- _WHAT THIS TASK INVOLVES_
Work through the entries that follow and state how many lines contain the word "input". Only the number is wanted.

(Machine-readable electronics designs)
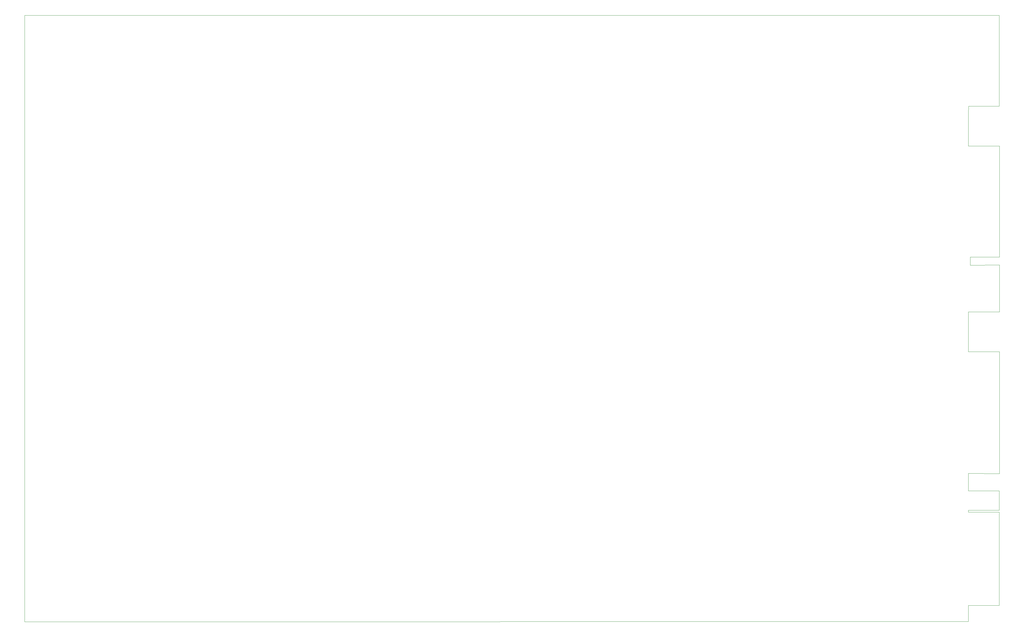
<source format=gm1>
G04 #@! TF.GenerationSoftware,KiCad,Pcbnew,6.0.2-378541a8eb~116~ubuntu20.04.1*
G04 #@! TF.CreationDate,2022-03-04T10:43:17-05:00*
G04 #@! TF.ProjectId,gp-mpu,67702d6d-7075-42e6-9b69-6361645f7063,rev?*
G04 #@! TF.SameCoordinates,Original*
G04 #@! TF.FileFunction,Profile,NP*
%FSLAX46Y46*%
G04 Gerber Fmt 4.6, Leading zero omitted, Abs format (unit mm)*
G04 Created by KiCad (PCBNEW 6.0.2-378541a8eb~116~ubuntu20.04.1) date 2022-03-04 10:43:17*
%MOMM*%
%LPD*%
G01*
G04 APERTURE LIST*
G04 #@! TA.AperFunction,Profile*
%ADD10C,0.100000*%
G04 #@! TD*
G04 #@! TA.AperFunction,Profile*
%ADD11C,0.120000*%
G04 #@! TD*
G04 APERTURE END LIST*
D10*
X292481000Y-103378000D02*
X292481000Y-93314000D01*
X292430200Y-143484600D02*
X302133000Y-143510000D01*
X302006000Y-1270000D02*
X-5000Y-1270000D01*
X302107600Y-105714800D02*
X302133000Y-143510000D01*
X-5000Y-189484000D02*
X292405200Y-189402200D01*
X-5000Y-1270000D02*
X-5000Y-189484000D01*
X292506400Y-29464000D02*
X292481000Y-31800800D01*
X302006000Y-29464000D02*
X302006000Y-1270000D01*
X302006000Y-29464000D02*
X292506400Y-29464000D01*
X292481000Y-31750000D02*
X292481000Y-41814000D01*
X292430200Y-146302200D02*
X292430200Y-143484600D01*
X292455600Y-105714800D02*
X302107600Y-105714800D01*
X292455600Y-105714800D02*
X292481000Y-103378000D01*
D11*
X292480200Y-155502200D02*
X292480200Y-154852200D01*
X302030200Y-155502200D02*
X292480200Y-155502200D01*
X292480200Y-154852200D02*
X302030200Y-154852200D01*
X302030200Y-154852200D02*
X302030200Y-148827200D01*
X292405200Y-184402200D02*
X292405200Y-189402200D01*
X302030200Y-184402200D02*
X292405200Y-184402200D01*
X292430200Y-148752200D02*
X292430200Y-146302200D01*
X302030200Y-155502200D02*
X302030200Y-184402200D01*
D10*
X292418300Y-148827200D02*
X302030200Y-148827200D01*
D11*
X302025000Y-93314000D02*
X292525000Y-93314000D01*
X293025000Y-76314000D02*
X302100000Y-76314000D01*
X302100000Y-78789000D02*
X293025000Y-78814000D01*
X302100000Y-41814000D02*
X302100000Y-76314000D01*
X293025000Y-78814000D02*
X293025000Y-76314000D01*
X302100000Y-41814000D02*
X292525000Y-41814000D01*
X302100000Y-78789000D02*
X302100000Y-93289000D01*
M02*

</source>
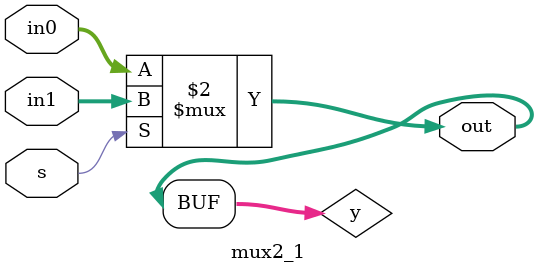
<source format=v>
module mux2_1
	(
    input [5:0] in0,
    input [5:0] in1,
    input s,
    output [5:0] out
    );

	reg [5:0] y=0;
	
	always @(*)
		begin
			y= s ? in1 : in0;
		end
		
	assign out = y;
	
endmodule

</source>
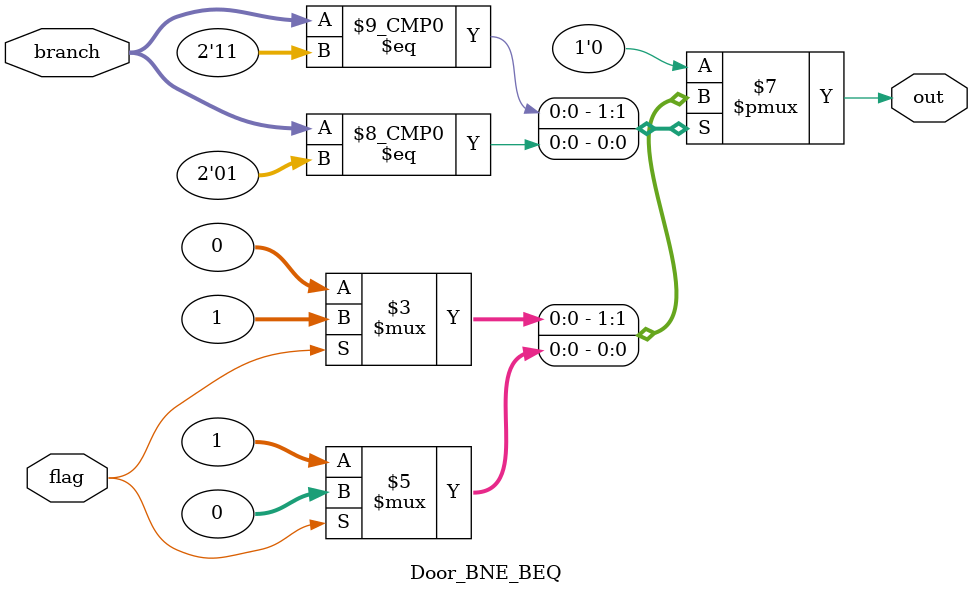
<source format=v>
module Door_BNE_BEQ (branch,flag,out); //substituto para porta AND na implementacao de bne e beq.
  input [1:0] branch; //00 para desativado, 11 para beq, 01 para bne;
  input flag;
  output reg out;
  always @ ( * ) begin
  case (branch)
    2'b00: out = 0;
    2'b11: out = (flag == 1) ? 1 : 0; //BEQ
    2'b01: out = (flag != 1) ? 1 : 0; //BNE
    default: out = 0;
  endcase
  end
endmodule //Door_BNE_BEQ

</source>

- _RESPONSE TO THE EXERCISE_
5